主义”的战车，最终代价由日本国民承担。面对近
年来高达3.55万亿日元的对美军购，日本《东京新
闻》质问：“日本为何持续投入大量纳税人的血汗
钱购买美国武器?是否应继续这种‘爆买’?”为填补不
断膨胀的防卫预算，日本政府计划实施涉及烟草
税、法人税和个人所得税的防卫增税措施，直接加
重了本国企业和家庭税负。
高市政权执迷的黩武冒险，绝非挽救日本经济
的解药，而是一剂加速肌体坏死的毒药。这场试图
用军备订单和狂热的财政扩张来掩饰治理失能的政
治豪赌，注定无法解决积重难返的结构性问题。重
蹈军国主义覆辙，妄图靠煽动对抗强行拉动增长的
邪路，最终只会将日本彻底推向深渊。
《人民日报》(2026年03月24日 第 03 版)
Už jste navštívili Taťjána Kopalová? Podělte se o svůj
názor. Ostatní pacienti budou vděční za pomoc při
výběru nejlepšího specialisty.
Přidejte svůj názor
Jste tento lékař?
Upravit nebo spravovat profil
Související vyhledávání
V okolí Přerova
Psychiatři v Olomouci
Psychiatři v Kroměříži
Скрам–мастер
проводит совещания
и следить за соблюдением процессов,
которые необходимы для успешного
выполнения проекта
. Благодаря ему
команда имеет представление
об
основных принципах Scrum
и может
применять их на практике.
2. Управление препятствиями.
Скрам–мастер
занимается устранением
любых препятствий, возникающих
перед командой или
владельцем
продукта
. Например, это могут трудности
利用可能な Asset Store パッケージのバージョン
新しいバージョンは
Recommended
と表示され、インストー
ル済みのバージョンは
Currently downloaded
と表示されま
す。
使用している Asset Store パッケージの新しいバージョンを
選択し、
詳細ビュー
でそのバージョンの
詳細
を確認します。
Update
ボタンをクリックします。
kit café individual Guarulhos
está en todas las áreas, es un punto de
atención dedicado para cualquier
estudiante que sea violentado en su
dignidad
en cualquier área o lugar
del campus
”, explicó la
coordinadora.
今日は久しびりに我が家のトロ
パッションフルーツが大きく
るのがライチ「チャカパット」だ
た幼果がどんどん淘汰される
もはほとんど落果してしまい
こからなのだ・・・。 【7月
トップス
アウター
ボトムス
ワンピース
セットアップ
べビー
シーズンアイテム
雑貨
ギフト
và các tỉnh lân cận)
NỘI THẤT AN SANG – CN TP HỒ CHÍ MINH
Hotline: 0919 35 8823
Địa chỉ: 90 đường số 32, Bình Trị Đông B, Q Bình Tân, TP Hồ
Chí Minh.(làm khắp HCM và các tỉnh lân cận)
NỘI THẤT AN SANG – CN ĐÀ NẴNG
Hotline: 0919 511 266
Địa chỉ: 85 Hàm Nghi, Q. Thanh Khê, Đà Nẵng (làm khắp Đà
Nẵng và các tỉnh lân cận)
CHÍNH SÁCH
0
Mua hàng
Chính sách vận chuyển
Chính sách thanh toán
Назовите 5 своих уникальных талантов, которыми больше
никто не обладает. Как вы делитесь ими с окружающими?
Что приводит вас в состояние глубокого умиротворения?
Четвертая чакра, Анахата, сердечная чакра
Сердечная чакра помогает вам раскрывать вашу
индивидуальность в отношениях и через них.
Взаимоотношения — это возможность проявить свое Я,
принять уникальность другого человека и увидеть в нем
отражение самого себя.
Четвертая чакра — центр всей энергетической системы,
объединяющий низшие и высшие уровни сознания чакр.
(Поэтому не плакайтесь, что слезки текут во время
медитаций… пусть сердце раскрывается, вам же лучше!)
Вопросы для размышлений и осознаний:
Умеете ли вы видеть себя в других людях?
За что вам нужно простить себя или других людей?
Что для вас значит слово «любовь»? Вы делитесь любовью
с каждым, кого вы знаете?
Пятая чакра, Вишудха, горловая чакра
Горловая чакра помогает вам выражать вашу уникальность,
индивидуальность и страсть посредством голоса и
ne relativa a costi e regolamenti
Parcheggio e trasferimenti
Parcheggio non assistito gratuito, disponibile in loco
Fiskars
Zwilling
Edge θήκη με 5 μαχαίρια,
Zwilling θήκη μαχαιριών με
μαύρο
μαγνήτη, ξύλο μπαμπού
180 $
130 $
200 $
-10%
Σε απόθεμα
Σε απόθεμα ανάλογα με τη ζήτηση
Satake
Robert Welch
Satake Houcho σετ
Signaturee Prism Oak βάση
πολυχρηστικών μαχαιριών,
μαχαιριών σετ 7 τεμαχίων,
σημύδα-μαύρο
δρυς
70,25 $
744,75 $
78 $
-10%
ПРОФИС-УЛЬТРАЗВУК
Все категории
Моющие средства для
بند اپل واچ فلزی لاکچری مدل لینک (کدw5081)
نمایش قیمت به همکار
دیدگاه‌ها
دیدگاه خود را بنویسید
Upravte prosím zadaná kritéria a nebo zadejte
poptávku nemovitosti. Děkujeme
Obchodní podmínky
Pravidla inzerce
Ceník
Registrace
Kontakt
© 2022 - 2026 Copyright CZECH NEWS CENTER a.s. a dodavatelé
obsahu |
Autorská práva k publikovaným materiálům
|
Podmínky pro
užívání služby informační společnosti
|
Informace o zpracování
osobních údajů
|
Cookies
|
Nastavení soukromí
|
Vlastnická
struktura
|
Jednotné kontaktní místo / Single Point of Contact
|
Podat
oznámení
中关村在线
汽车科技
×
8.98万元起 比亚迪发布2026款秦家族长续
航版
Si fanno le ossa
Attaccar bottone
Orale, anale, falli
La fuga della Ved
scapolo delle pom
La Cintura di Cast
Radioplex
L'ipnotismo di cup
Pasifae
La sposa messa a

──────────

[Instruction]:
Each line of the listing needs to be transcribed exactly.

[Written response]:
主义”的战车，最终代价由日本国民承担。面对近
年来高达3.55万亿日元的对美军购，日本《东京新
闻》质问：“日本为何持续投入大量纳税人的血汗
钱购买美国武器?是否应继续这种‘爆买’?”为填补不
断膨胀的防卫预算，日本政府计划实施涉及烟草
税、法人税和个人所得税的防卫增税措施，直接加
重了本国企业和家庭税负。
高市政权执迷的黩武冒险，绝非挽救日本经济
的解药，而是一剂加速肌体坏死的毒药。这场试图
用军备订单和狂热的财政扩张来掩饰治理失能的政
治豪赌，注定无法解决积重难返的结构性问题。重
蹈军国主义覆辙，妄图靠煽动对抗强行拉动增长的
邪路，最终只会将日本彻底推向深渊。
《人民日报》(2026年03月24日 第 03 版)
Už jste navštívili Taťjána Kopalová? Podělte se o svůj
názor. Ostatní pacienti budou vděční za pomoc při
výběru nejlepšího specialisty.
Přidejte svůj názor
Jste tento lékař?
Upravit nebo spravovat profil
Související vyhledávání
V okolí Přerova
Psychiatři v Olomouci
Psychiatři v Kroměříži
Скрам–мастер
проводит совещания
и следить за соблюдением процессов,
которые необходимы для успешного
выполнения проекта
. Благодаря ему
команда имеет представление
об
основных принципах Scrum
и может
применять их на практике.
2. Управление препятствиями.
Скрам–мастер
занимается устранением
любых препятствий, возникающих
перед командой или
владельцем
продукта
. Например, это могут трудности
利用可能な Asset Store パッケージのバージョン
新しいバージョンは
Recommended
と表示され、インストー
ル済みのバージョンは
Currently downloaded
と表示されま
す。
使用している Asset Store パッケージの新しいバージョンを
選択し、
詳細ビュー
でそのバージョンの
詳細
を確認します。
Update
ボタンをクリックします。
kit café individual Guarulhos
está en todas las áreas, es un punto de
atención dedicado para cualquier
estudiante que sea violentado en su
dignidad
en cualquier área o lugar
del campus
”, explicó la
coordinadora.
今日は久しびりに我が家のトロ
パッションフルーツが大きく
るのがライチ「チャカパット」だ
た幼果がどんどん淘汰される
もはほとんど落果してしまい
こからなのだ・・・。 【7月
トップス
アウター
ボトムス
ワンピース
セットアップ
べビー
シーズンアイテム
雑貨
ギフト
và các tỉnh lân cận)
NỘI THẤT AN SANG – CN TP HỒ CHÍ MINH
Hotline: 0919 35 8823
Địa chỉ: 90 đường số 32, Bình Trị Đông B, Q Bình Tân, TP Hồ
Chí Minh.(làm khắp HCM và các tỉnh lân cận)
NỘI THẤT AN SANG – CN ĐÀ NẴNG
Hotline: 0919 511 266
Địa chỉ: 85 Hàm Nghi, Q. Thanh Khê, Đà Nẵng (làm khắp Đà
Nẵng và các tỉnh lân cận)
CHÍNH SÁCH
0
Mua hàng
Chính sách vận chuyển
Chính sách thanh toán
Назовите 5 своих уникальных талантов, которыми больше
никто не обладает. Как вы делитесь ими с окружающими?
Что приводит вас в состояние глубокого умиротворения?
Четвертая чакра, Анахата, сердечная чакра
Сердечная чакра помогает вам раскрывать вашу
индивидуальность в отношениях и через них.
Взаимоотношения — это возможность проявить свое Я,
принять уникальность другого человека и увидеть в нем
отражение самого себя.
Четвертая чакра — центр всей энергетической системы,
объединяющий низшие и высшие уровни сознания чакр.
(Поэтому не плакайтесь, что слезки текут во время
медитаций… пусть сердце раскрывается, вам же лучше!)
Вопросы для размышлений и осознаний:
Умеете ли вы видеть себя в других людях?
За что вам нужно простить себя или других людей?
Что для вас значит слово «любовь»? Вы делитесь любовью
с каждым, кого вы знаете?
Пятая чакра, Вишудха, горловая чакра
Горловая чакра помогает вам выражать вашу уникальность,
индивидуальность и страсть посредством голоса и
ne relativa a costi e regolamenti
Parcheggio e trasferimenti
Parcheggio non assistito gratuito, disponibile in loco
Fiskars
Zwilling
Edge θήκη με 5 μαχαίρια,
Zwilling θήκη μαχαιριών με
μαύρο
μαγνήτη, ξύλο μπαμπού
180 $
130 $
200 $
-10%
Σε απόθεμα
Σε απόθεμα ανάλογα με τη ζήτηση
Satake
Robert Welch
Satake Houcho σετ
Signaturee Prism Oak βάση
πολυχρηστικών μαχαιριών,
μαχαιριών σετ 7 τεμαχίων,
σημύδα-μαύρο
δρυς
70,25 $
744,75 $
78 $
-10%
ПРОФИС-УЛЬТРАЗВУК
Все категории
Моющие средства для
بند اپل واچ فلزی لاکچری مدل لینک (کدw5081)
نمایش قیمت به همکار
دیدگاه‌ها
دیدگاه خود را بنویسید
Upravte prosím zadaná kritéria a nebo zadejte
poptávku nemovitosti. Děkujeme
Obchodní podmínky
Pravidla inzerce
Ceník
Registrace
Kontakt
© 2022 - 2026 Copyright CZECH NEWS CENTER a.s. a dodavatelé
obsahu |
Autorská práva k publikovaným materiálům
|
Podmínky pro
užívání služby informační společnosti
|
Informace o zpracování
osobních údajů
|
Cookies
|
Nastavení soukromí
|
Vlastnická
struktura
|
Jednotné kontaktní místo / Single Point of Contact
|
Podat
oznámení
中关村在线
汽车科技
×
8.98万元起 比亚迪发布2026款秦家族长续
航版
Si fanno le ossa
Attaccar bottone
Orale, anale, falli
La fuga della Ved
scapolo delle pom
La Cintura di Cast
Radioplex
L'ipnotismo di cup
Pasifae
La sposa messa a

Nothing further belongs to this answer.